C41A-0335:
Reaction path modelling used to explore the relationship between secondary mineral precipitation and low Si content in the meltwaters of a polythermal surge-type glacier
Abstract:
The subglacial chemical weathering environment is characterized by low temperatures and the hydrolysis and carbonation of freshly comminuted mineral surfaces. Such conditions motivate the hypothesis that relatively low silica fluxes should be found in glacierized basins. Additionally, it is often assumed that glacier meltwaters are far from saturation and that the water chemistry is controlled solely by the dissolution of primary silicates and trace quantities of sulphide and carbonate minerals. Alternatively, we propose that the formation of secondary minerals and precipitates in the delayed drainage system play an important role in controlling the low silica fluxes observed in subglacial envrionments.Borehole and proglacial meltwater samples were collected from a polythermal surge-type glacier overlying granodiorite bedrock in the St.
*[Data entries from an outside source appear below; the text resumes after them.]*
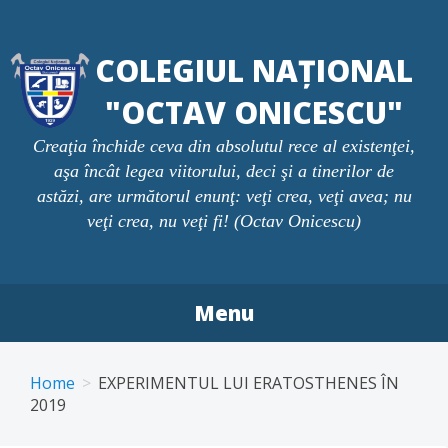
Skip
to
COLEGIUL NAȚIONAL
content
"OCTAV ONICESCU"
Creaţia închide ceva din absolutul rece al existenţei,
aşa încât legea viitorului, deci şi a tinerilor de
astăzi, are următorul enunţ: veţi crea, veţi avea; nu
veţi crea, nu veţi fi! (Octav Onicescu)
Menu
Home
EXPERIMENTUL LUI ERATOSTHENES ÎN
2019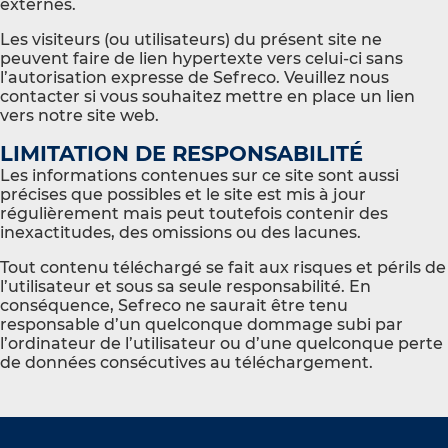
externes.
Les visiteurs (ou utilisateurs) du présent site ne
peuvent faire de lien hypertexte vers celui-ci sans
l’autorisation expresse de Sefreco. Veuillez nous
contacter si vous souhaitez mettre en place un lien
vers notre site web.
LIMITATION DE RESPONSABILITÉ
Les informations contenues sur ce site sont aussi
précises que possibles et le site est mis à jour
régulièrement mais peut toutefois contenir des
inexactitudes, des omissions ou des lacunes.
Tout contenu téléchargé se fait aux risques et périls de
l’utilisateur et sous sa seule responsabilité. En
conséquence, Sefreco ne saurait être tenu
responsable d’un quelconque dommage subi par
l’ordinateur de l’utilisateur ou d’une quelconque perte
de données consécutives au téléchargement.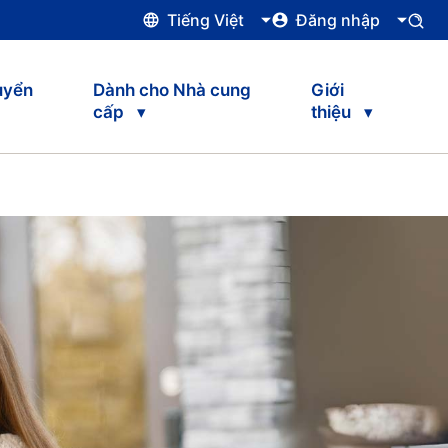
Tiếng Việt
Đăng nhập
uyển
Dành cho Nhà cung
Giới
cấp
thiệu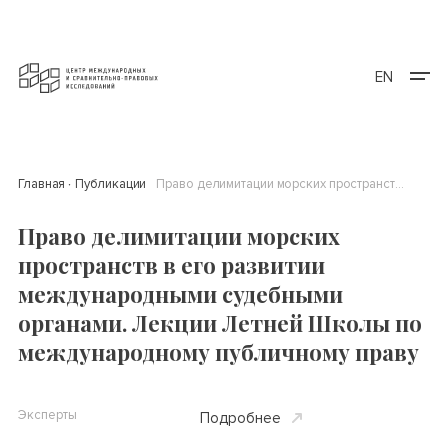
EN
Главная
Публикации
Право делимитации морских пространств в его развитии международными судебными органами. Лекции Летней Школы по международному публичному праву
Право делимитации морских
пространств в его развитии
международными судебными
органами. Лекции Летней Школы по
международному публичному праву
Эксперты
Подробнее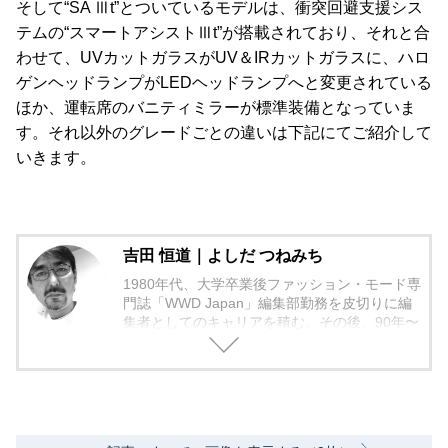
そして“SA Ⅲt”とついているモデルは、衝突回避支援シス
テムの“スマートアシストⅢt”が搭載されており、それと合
わせて、UVカットガラスがUV＆IRカットガラスに、ハロ
ゲンヘッドランプがLEDヘッドランプへと変更されている
ほか、運転席のバニティミラーが標準装備となっていま
す。それ以外のグレードごとの違いは下記にてご紹介して
いきます。
吉田 恒道｜よしだ つねみち
1980年代、大学卒業後ファッション・モード専
門誌「WWD Japan」編集部勤務を皮切りに編
集者としてのキャリアを積む。その後、90年〜
2000年代、中堅出版社ダイヤモンド社の自動車
専門誌・副編集長に就く。以降、男性ライフス
タイル誌「Straight’」（扶桑社）など複数の男
性誌編集長を歴任し独立、フリーランスのエデ
ィターに、現職。著書に「シングルモルトの愉
しみ方」（学習研究社）がある。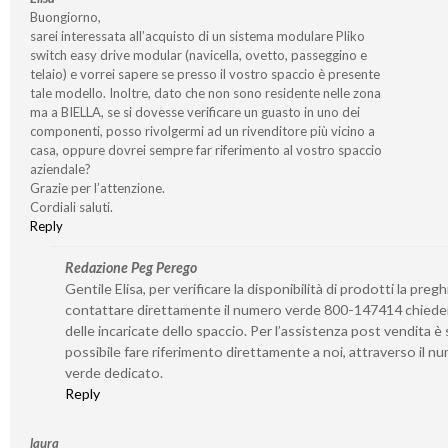
Buongiorno,
sarei interessata all’acquisto di un sistema modulare Pliko
switch easy drive modular (navicella, ovetto, passeggino e
telaio) e vorrei sapere se presso il vostro spaccio è presente
tale modello. Inoltre, dato che non sono residente nelle zona
ma a BIELLA, se si dovesse verificare un guasto in uno dei
componenti, posso rivolgermi ad un rivenditore più vicino a
casa, oppure dovrei sempre far riferimento al vostro spaccio
aziendale?
Grazie per l’attenzione.
Cordiali saluti.
Reply
Redazione Peg Perego
Gentile Elisa, per verificare la disponibilità di prodotti la preg
contattare direttamente il numero verde 800-147414 chied
delle incaricate dello spaccio. Per l’assistenza post vendita 
possibile fare riferimento direttamente a noi, attraverso il n
verde dedicato.
Reply
laura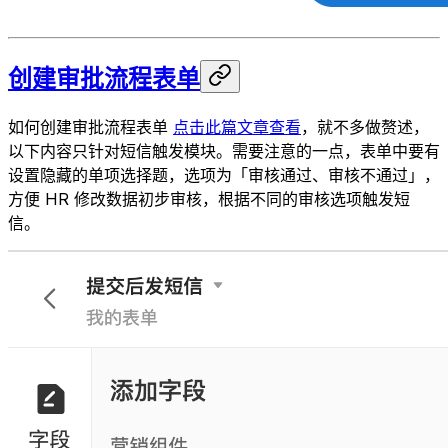
创建审批流程表单
如何创建审批流程表单
点击此篇文章查看
，就不多做赘述，
以下内容只针对短信触发模块。需要注意的一点，表单中要有
设置隐藏的单项选择题，选项为「审核通过、审核不通过」，
方便 HR 修改数据初步审核，根据不同的审核选项触发短
信。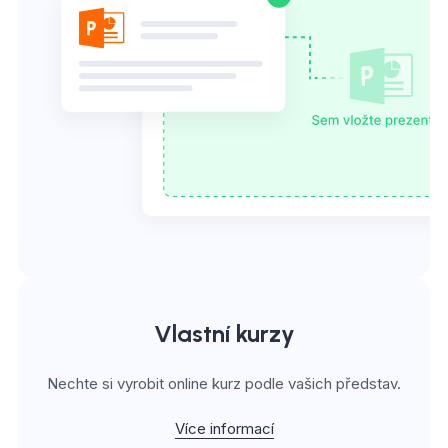
Vlastní kurzy
Nechte si vyrobit online kurz podle vašich představ.
Více informací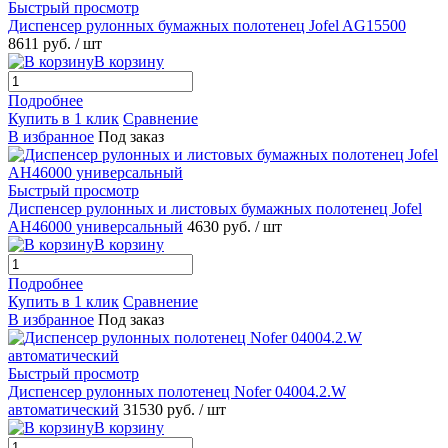
Быстрый просмотр
Диспенсер рулонных бумажных полотенец Jofel AG15500
8611 руб.
/ шт
В корзину
Подробнее
Купить в 1 клик
Сравнение
В избранное
Под заказ
Быстрый просмотр
Диспенсер рулонных и листовых бумажных полотенец Jofel
AH46000 универсальный
4630 руб.
/ шт
В корзину
Подробнее
Купить в 1 клик
Сравнение
В избранное
Под заказ
Быстрый просмотр
Диспенсер рулонных полотенец Nofer 04004.2.W
автоматический
31530 руб.
/ шт
В корзину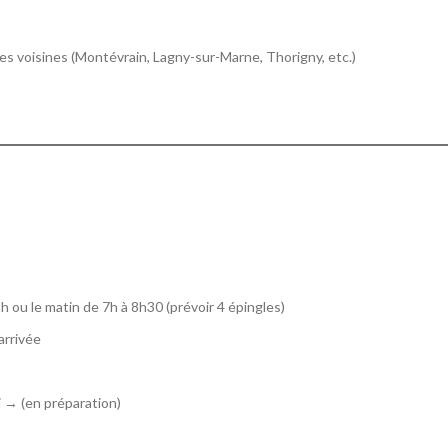
s voisines (Montévrain, Lagny-sur-Marne, Thorigny, etc.)
h ou le matin de 7h à 8h30 (prévoir 4 épingles)
’arrivée
i → (en préparation)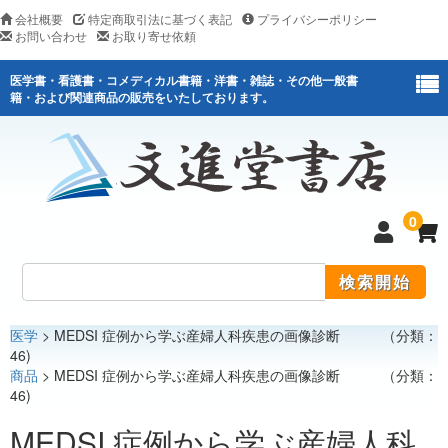
会社概要
特定商取引法に基づく表記
プライバシーポリシー
お問い合わせ
お取り寄せ依頼
医学書・看護書・コメディカル書籍・洋書・雑誌・その他一般書
籍・および関連商品の販売をいたしております。
0
医学
> MEDSI 症例から学ぶ産婦人科疾患の画像診断 （分類：
医学
46)
商品
> MEDSI 症例から学ぶ産婦人科疾患の画像診断 （分類：
看護
46)
医薬関連
MEDSI 症例から学ぶ産婦人科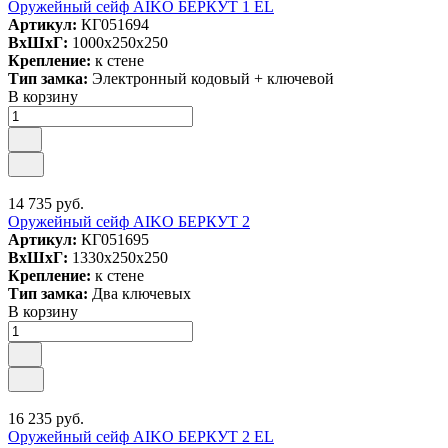
Оружейный сейф AIKO БЕРКУТ 1 EL
Артикул:
КГ051694
ВxШxГ:
1000x250x250
Крепление:
к стене
Тип замка:
Электронный кодовый + ключевой
В корзину
14 735 руб.
Оружейный сейф AIKO БЕРКУТ 2
Артикул:
КГ051695
ВxШxГ:
1330x250x250
Крепление:
к стене
Тип замка:
Два ключевых
В корзину
16 235 руб.
Оружейный сейф AIKO БЕРКУТ 2 EL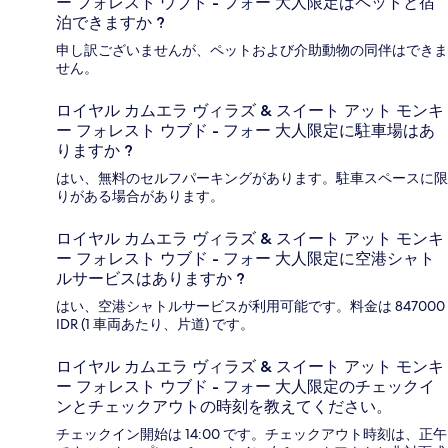
ー フォレスト ウブド - フォー 大人限定はペットと宿
泊できますか ?
申し訳ございませんが、ペットおよび介助動物の同伴はできま
せん。
ロイヤル カムエラ ヴィラズ & スイート アット モンキ
ー フォレスト ウブド - フォー 大人限定に駐車場はあ
りますか ?
はい、無料のセルフパーキングがあります。駐車スペースに限
りがある場合があります。
ロイヤル カムエラ ヴィラズ & スイート アット モンキ
ー フォレスト ウブド - フォー 大人限定に空港シャト
ルサービスはありますか ?
はい、空港シャトルサービスが利用可能です。料金は 847000
IDR (1 車両あたり、片道) です。
ロイヤル カムエラ ヴィラズ & スイート アット モンキ
ー フォレスト ウブド - フォー 大人限定のチェックイ
ンとチェックアウトの時刻を教えてください。
チェックイン開始は 14:00 です。チェックアウト時刻は、正午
Elias Mountains of Yukon, Canada. The meltwater chemistry, along with the mineralogy of the bedrock and suspended sediments indicate the presence of mineral precipitation accompanied by substantial basal freeze-on. This is supported by field evidence of debris rich basal ice at the terminus and at the base of a borehole. The surplus of Cl- above the supraglacial input is used to calculate the amount of basal freeze-on in the delayed drainage system, and the amount of mixing between the delayed and fast drainage systems. We use Geochemist’s Workbench for reaction path modelling with a focus on the silica composition to simulate the chemical evolution of glacial meltwater from (1) the initial water rock contact, (2) basal freeze on, and (3) mixing and post mixing reactions. Unless there is a substantial degree of non-stoichiometric dissolution, we find that the observed proglacial water chemistry at the terminus is largely controlled by the hydrochemistry of water in the delayed drainage system. Lastly, we use this model to explore the relationship between the proglacial water chemistry and the daily glacier surface velocities for the period of July, 2013, with an eye to identifying a relationship between water chemistry and short-term glacier dynamics.